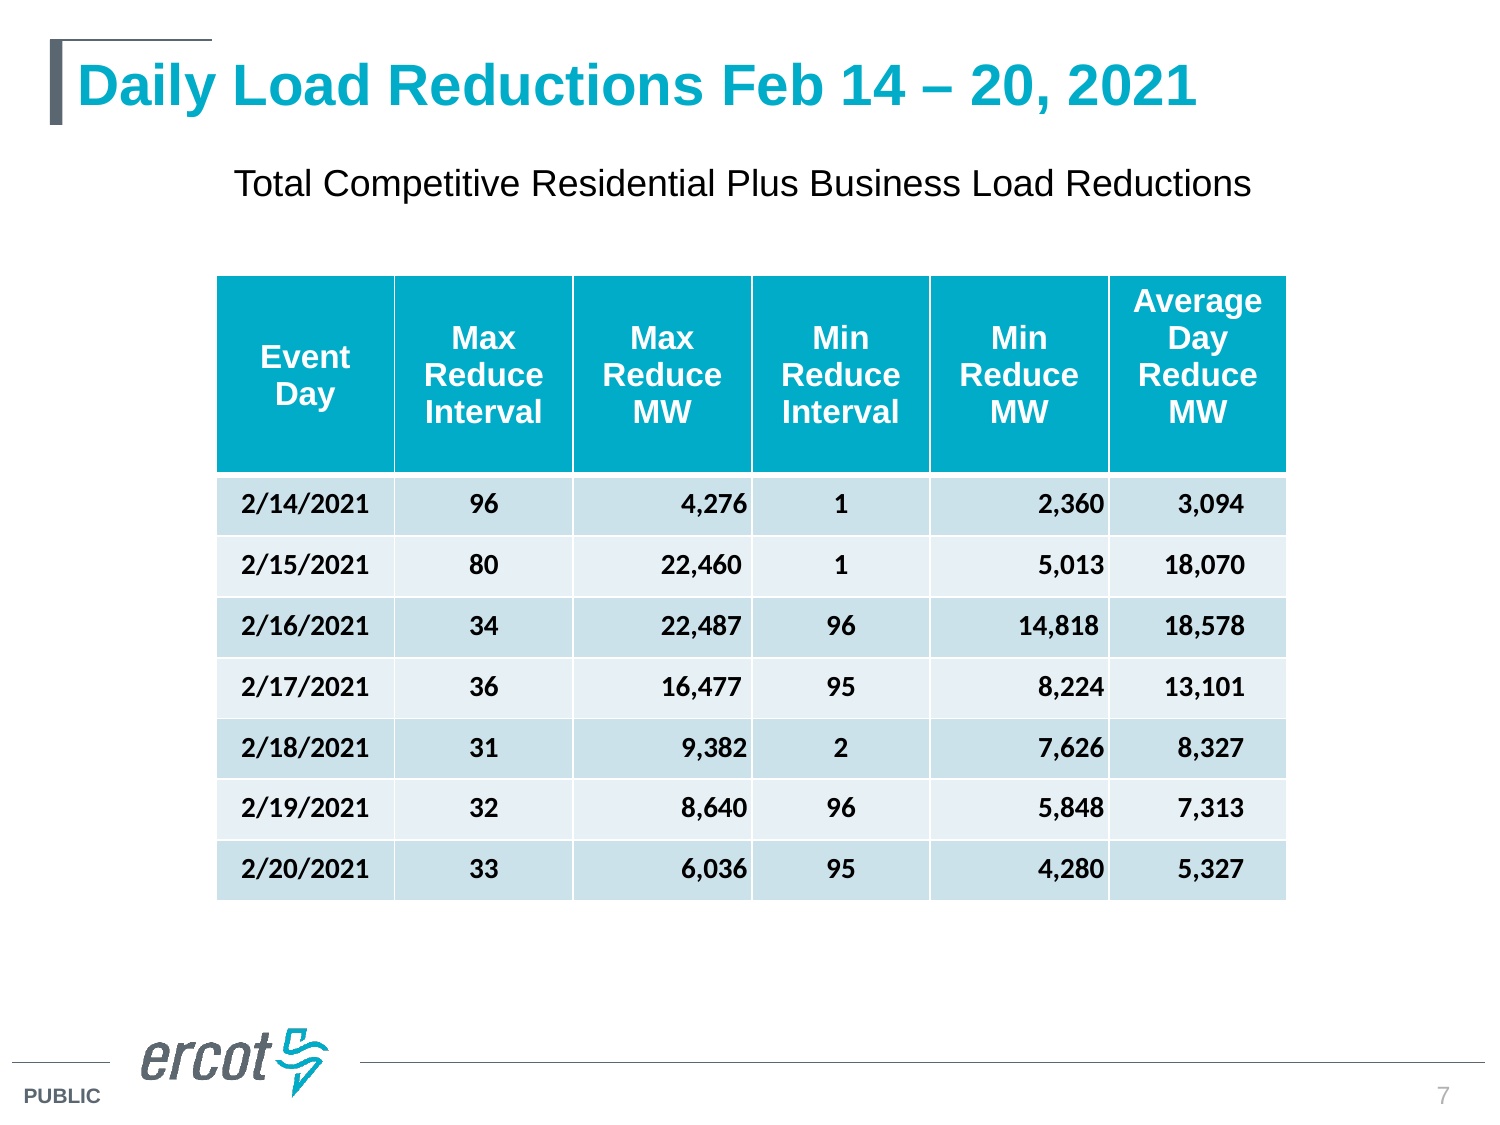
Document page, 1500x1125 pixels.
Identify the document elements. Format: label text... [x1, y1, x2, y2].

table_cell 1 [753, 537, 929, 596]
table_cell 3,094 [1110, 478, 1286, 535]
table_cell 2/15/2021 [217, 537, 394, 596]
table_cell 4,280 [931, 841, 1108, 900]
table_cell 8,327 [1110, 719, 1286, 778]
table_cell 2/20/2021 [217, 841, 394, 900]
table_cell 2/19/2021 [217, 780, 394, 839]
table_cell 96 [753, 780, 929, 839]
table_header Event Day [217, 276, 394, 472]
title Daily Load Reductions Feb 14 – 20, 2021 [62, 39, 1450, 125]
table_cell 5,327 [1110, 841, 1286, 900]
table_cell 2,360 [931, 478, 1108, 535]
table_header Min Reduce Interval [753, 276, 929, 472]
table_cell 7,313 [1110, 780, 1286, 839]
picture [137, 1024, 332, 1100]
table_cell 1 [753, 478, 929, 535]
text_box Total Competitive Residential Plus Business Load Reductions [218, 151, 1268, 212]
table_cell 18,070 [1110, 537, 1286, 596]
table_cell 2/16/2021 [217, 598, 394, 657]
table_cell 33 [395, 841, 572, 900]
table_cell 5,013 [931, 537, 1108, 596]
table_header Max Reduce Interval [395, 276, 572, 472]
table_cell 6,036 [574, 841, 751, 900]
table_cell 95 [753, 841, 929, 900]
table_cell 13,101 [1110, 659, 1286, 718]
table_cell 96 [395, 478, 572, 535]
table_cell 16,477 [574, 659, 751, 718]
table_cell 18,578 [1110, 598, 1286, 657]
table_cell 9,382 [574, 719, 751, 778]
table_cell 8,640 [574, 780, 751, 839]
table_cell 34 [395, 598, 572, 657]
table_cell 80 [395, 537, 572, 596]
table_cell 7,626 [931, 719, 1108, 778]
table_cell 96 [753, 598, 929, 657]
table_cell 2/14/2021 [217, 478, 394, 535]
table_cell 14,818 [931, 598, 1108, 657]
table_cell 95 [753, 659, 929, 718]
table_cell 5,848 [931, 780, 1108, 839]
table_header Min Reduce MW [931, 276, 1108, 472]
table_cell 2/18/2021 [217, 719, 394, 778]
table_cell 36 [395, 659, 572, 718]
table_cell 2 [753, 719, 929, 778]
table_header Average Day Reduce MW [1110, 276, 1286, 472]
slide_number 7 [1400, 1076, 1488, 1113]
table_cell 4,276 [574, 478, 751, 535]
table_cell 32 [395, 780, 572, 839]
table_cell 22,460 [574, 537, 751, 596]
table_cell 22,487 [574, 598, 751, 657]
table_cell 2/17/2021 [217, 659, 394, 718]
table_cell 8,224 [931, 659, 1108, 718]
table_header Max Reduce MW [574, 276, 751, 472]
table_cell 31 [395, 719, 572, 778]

---

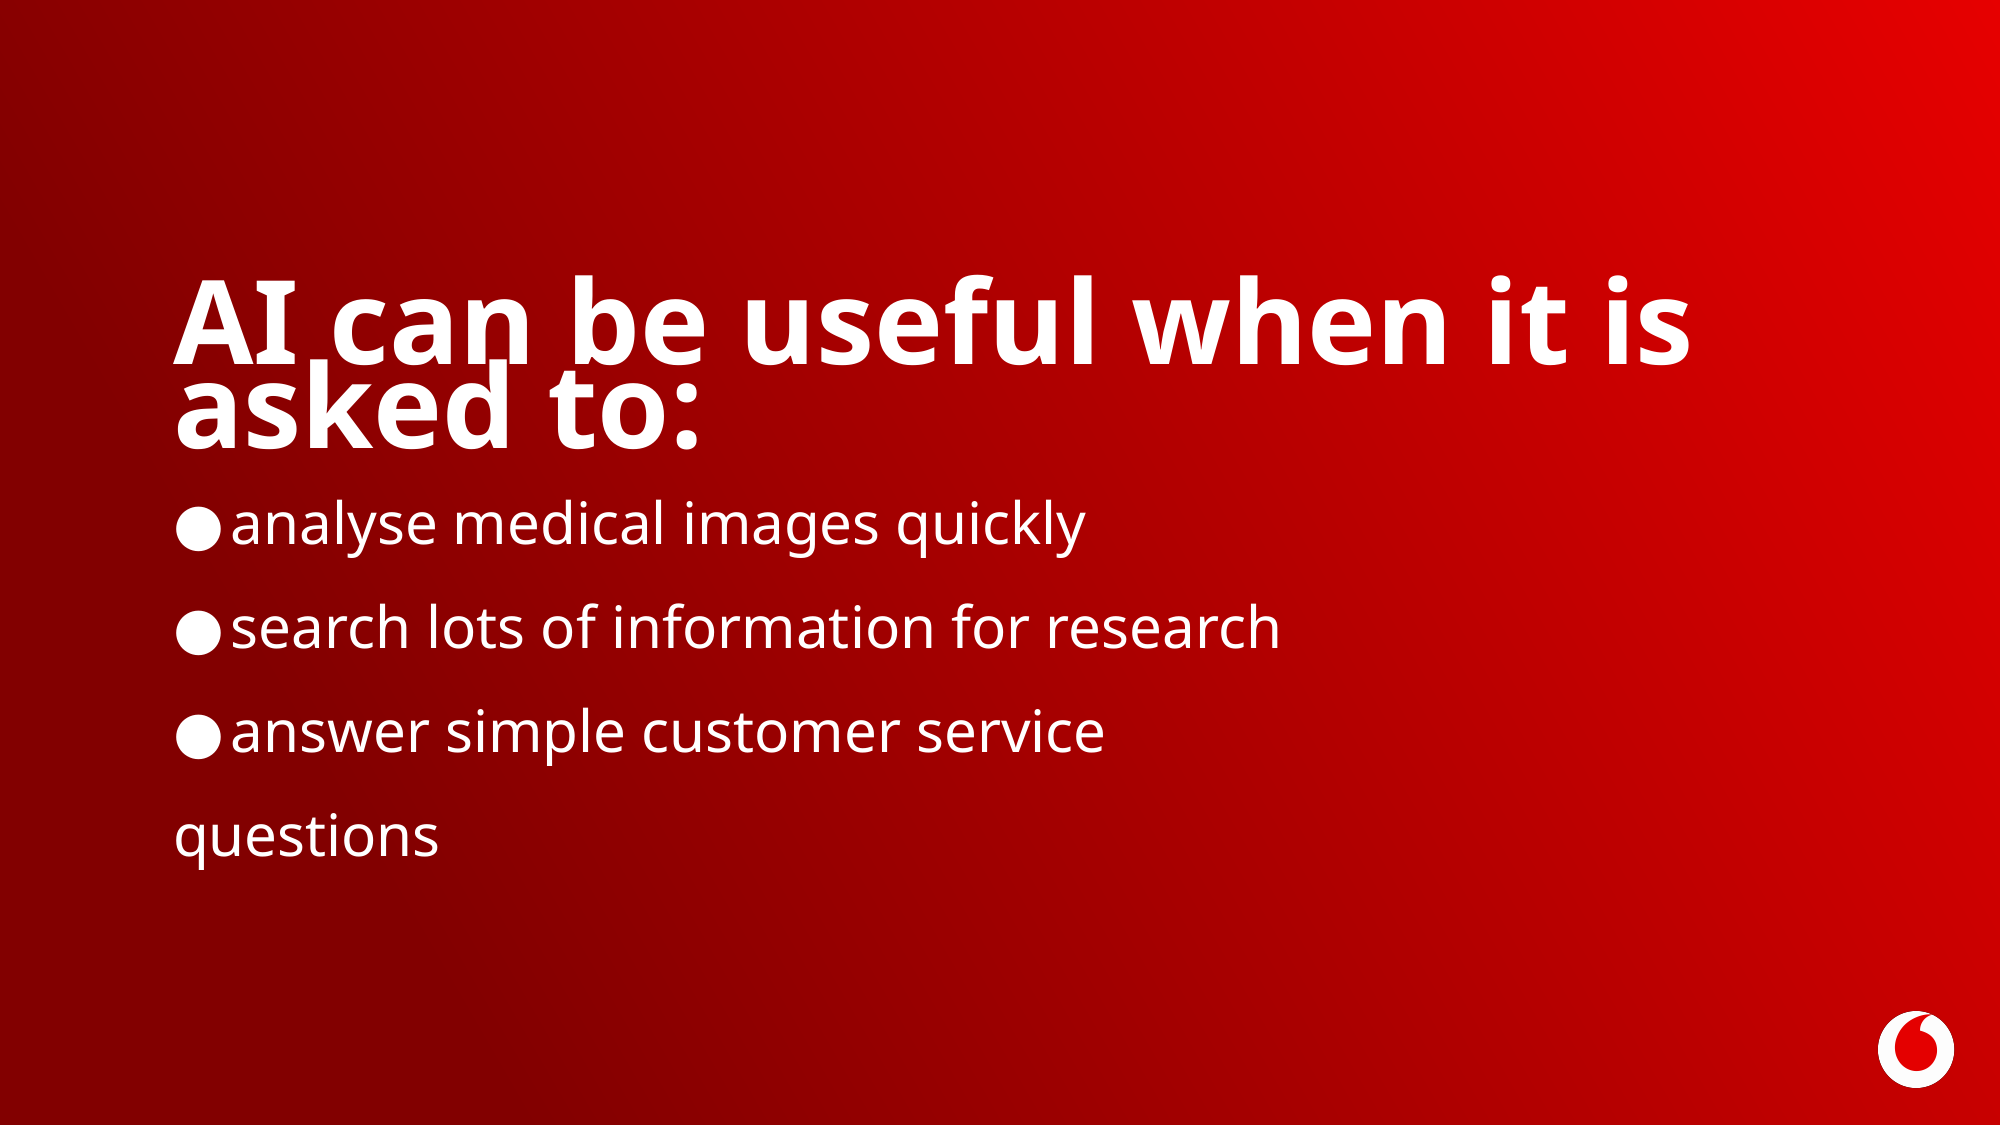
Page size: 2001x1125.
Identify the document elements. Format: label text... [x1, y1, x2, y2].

---

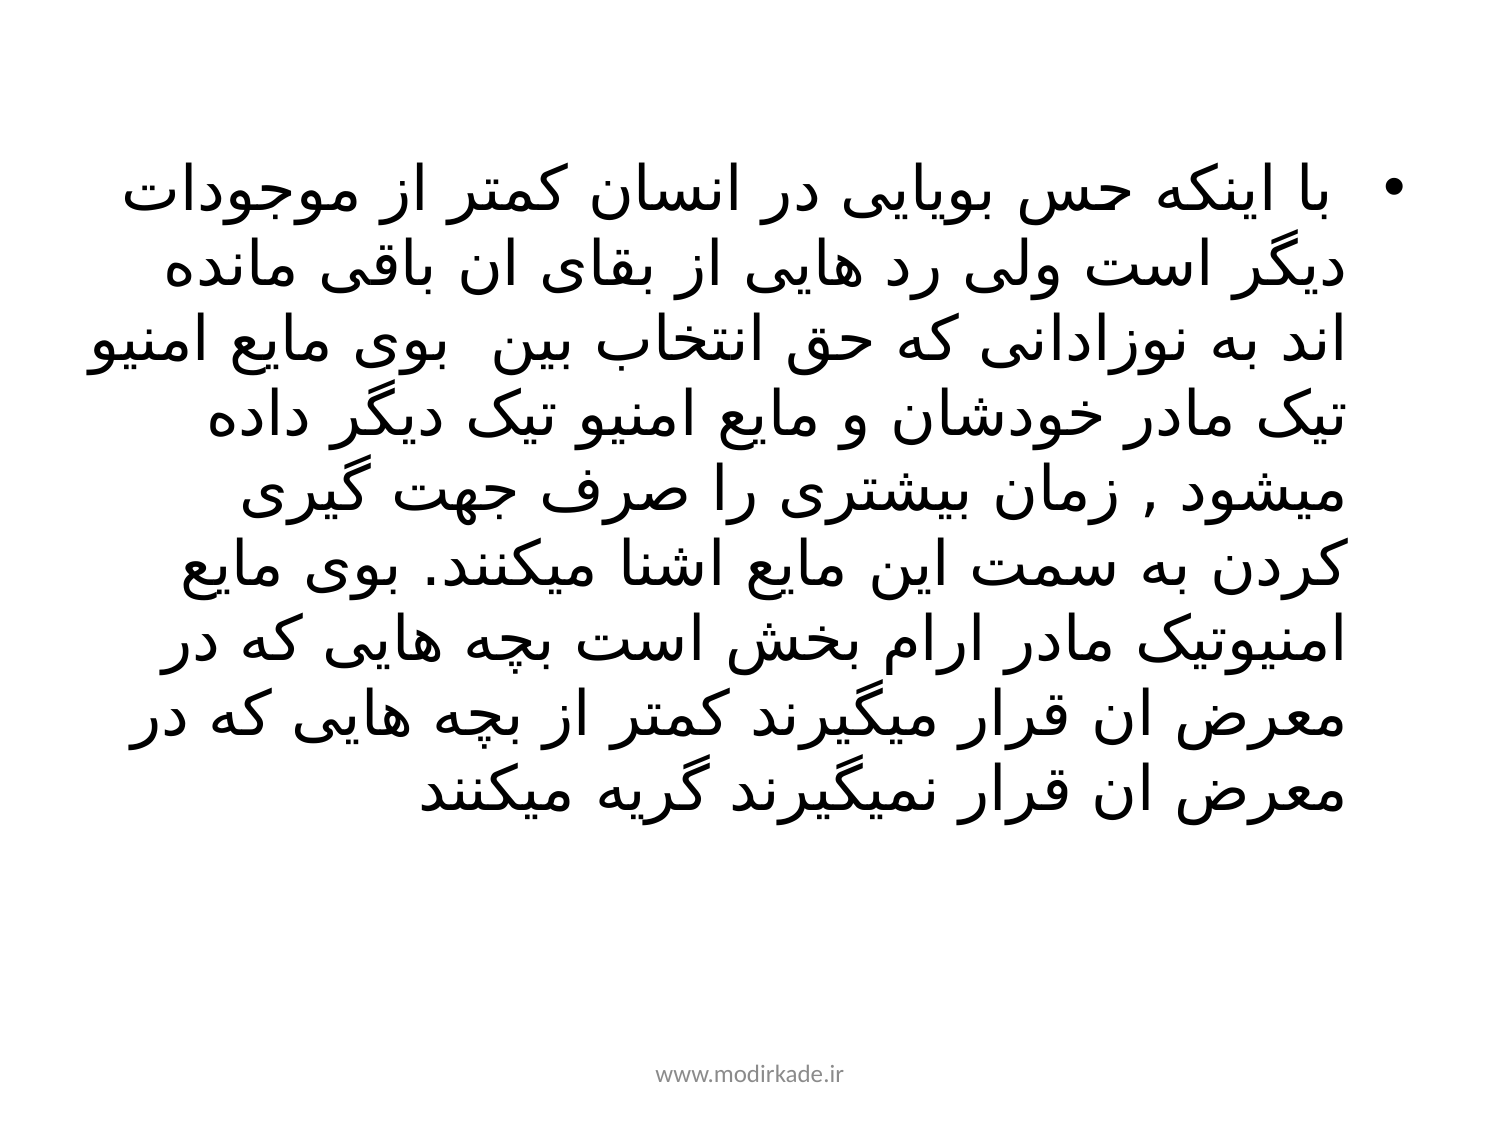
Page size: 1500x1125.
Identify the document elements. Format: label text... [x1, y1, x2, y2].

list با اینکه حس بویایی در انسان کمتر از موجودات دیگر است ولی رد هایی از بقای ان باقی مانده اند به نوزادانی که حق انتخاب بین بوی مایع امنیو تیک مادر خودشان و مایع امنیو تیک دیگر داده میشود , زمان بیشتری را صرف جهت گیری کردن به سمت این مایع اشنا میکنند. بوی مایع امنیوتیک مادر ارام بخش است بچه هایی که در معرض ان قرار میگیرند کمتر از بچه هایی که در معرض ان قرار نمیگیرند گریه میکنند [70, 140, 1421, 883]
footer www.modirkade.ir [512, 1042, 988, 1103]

## What is being asked:
Search the entries above for "size". Return every line that has it.

## Task output:
Page size: 2001x1125.
Page size: 1500x1125.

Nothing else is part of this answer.